DATA START
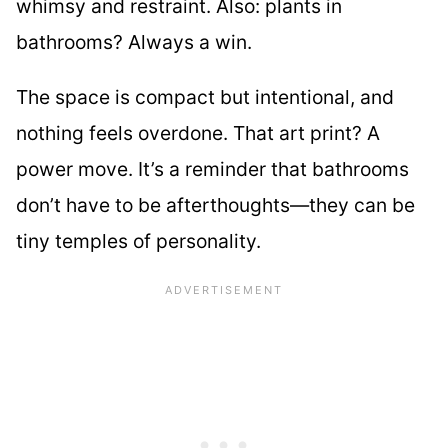
whimsy and restraint. Also: plants in
bathrooms? Always a win.
The space is compact but intentional, and
nothing feels overdone. That art print? A
power move. It’s a reminder that bathrooms
don’t have to be afterthoughts—they can be
tiny temples of personality.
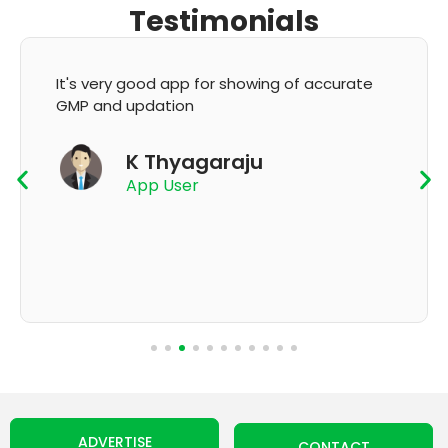
Testimonials
It's very good app for showing of accurate
GMP and updation
K Thyagaraju
App User
ADVERTISE
CONTACT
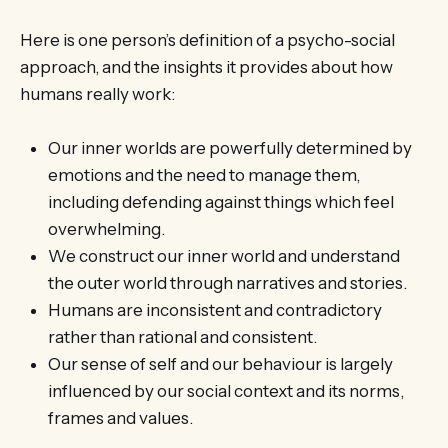
Here is one person’s definition of a psycho-social
approach, and the insights it provides about how
humans really work:
Our inner worlds are powerfully determined by
emotions and the need to manage them,
including defending against things which feel
overwhelming.
We construct our inner world and understand
the outer world through narratives and stories.
Humans are inconsistent and contradictory
rather than rational and consistent.
Our sense of self and our behaviour is largely
influenced by our social context and its norms,
frames and values.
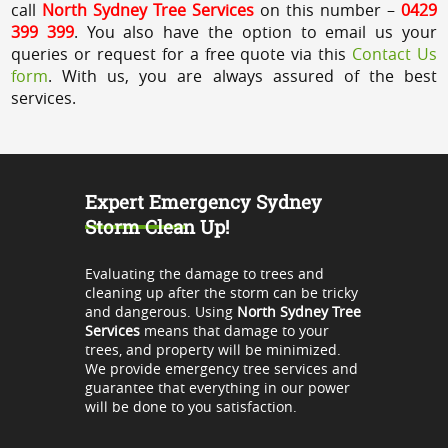
call
North Sydney Tree Services
on this number –
0429
399 399
. You also have the option to email us your
queries or request for a free quote via this
Contact Us
form
. With us, you are always assured of the best
services.
Expert Emergency Sydney
Storm Clean Up!
Evaluating the damage to trees and
cleaning up after the storm can be tricky
and dangerous. Using
North Sydney Tree
Services
means that damage to your
trees, and property will be minimized.
We provide emergency tree services and
guarantee that everything in our power
will be done to you satisfaction.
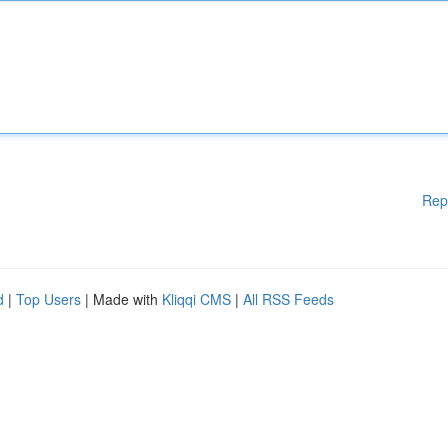
Rep
d
|
Top Users
| Made with
Kliqqi CMS
|
All RSS Feeds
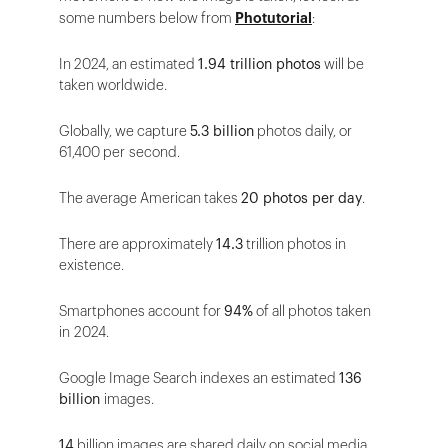
some numbers below from
Photutorial
:
In 2024, an estimated
1.94 trillion photos
will be
taken worldwide.
Globally, we capture
5.3 billion
photos daily, or
61,400 per second.
The average American takes
20 photos per day
.
There are approximately
14.3
trillion photos in
existence.
Smartphones account for
94%
of all photos taken
in 2024.
Google Image Search indexes an estimated
136
billion
images.
14
billion images are shared daily on social media,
DATA END
### TASK REQUIREMENTS
Copy out the lines of the records verbatim, from the line containing "Here is one" through the line containing "All RSS Feeds", both included, and leave out the pictures.

### TASK RESPONSE
Here is one person’s definition of a psycho-social
approach, and the insights it provides about how
humans really work:
Our inner worlds are powerfully determined by
emotions and the need to manage them,
including defending against things which feel
overwhelming.
We construct our inner world and understand
the outer world through narratives and stories.
Humans are inconsistent and contradictory
rather than rational and consistent.
Our sense of self and our behaviour is largely
influenced by our social context and its norms,
frames and values.
call
North Sydney Tree Services
on this number –
0429
399 399
. You also have the option to email us your
queries or request for a free quote via this
Contact Us
form
. With us, you are always assured of the best
services.
Expert Emergency Sydney
Storm Clean Up!
Evaluating the damage to trees and
cleaning up after the storm can be tricky
and dangerous. Using
North Sydney Tree
Services
means that damage to your
trees, and property will be minimized.
We provide emergency tree services and
guarantee that everything in our power
will be done to you satisfaction.
Rep
d
|
Top Users
| Made with
Kliqqi CMS
|
All RSS Feeds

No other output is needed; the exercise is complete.